→ **DATA RECORDS**:
☆ ☆ ☆

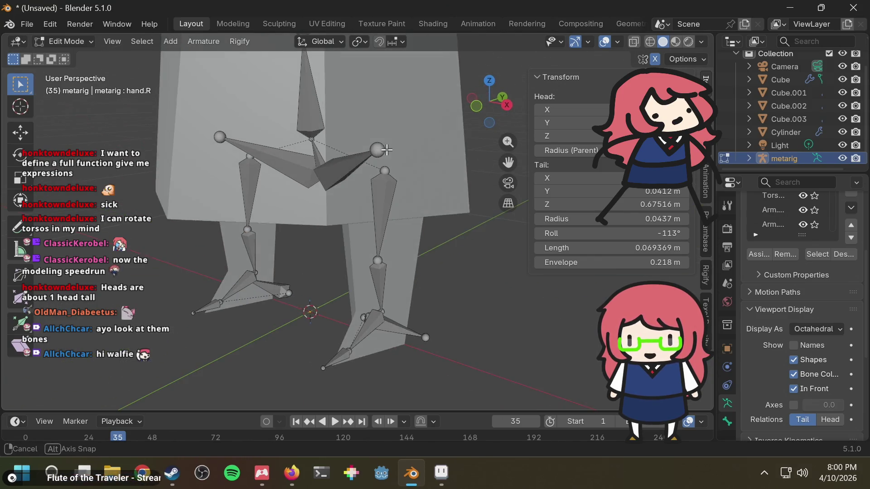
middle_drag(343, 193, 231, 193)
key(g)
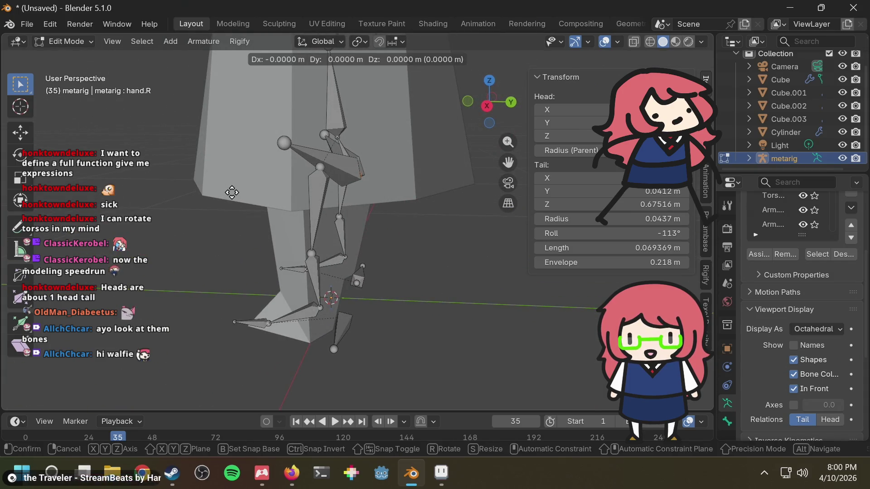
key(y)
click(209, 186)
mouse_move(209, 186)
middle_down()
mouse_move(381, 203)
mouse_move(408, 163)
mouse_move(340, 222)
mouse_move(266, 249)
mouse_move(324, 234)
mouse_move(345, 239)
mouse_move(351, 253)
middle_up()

☆ ☆ ☆

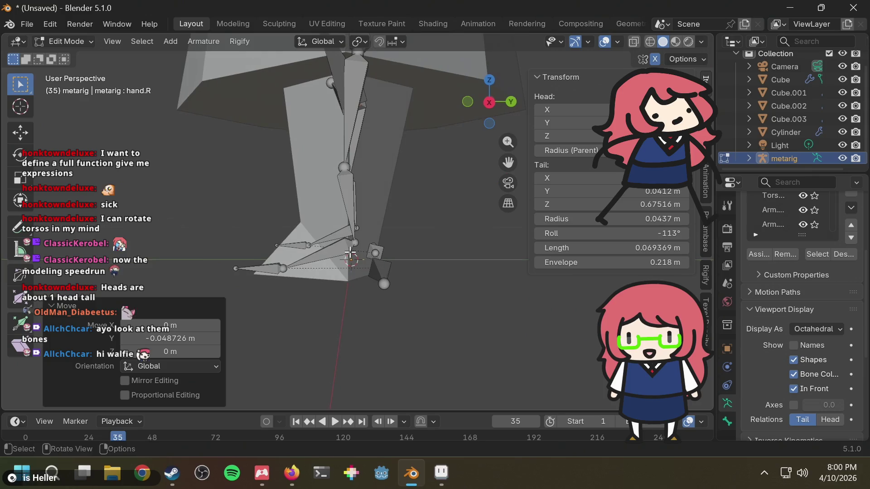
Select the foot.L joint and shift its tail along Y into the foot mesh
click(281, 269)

☆ ☆ ☆

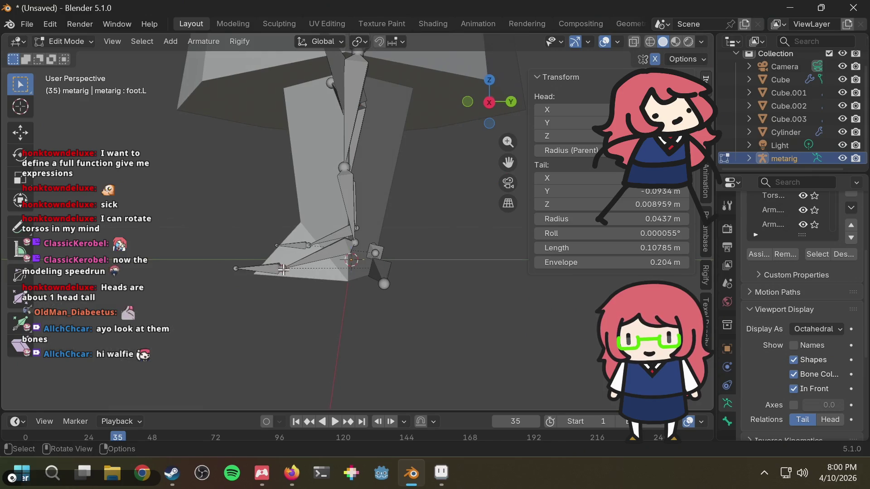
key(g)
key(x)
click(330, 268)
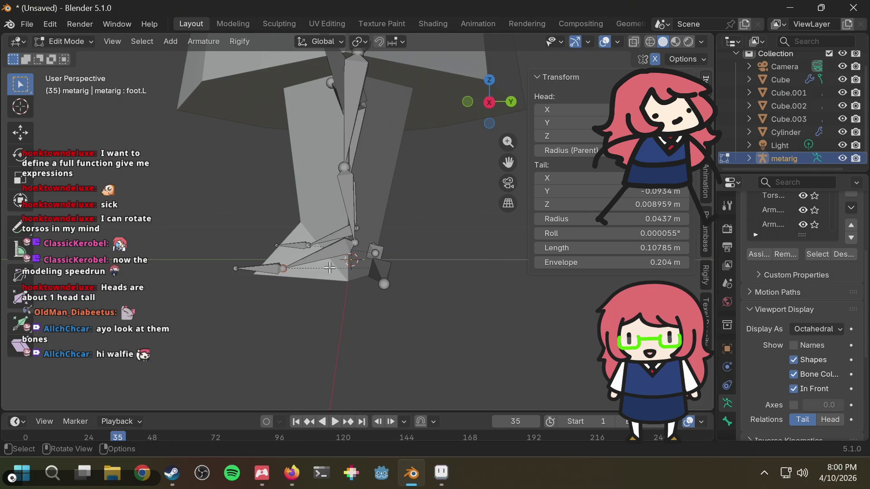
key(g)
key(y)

☆ ☆ ☆

→ **EXERCISE BRIEF**:
From the records above, quote word for word only the lines beginning at the line that has "middle_drag(343, 193, 231, 193)" and stopping after the line that has "middle_up()". Omit the pictures.

→ **SOLUTION TO THIS EXERCISE**:
middle_drag(343, 193, 231, 193)
key(g)
key(y)
click(209, 186)
mouse_move(209, 186)
middle_down()
mouse_move(381, 203)
mouse_move(408, 163)
mouse_move(340, 222)
mouse_move(266, 249)
mouse_move(324, 234)
mouse_move(345, 239)
mouse_move(351, 253)
middle_up()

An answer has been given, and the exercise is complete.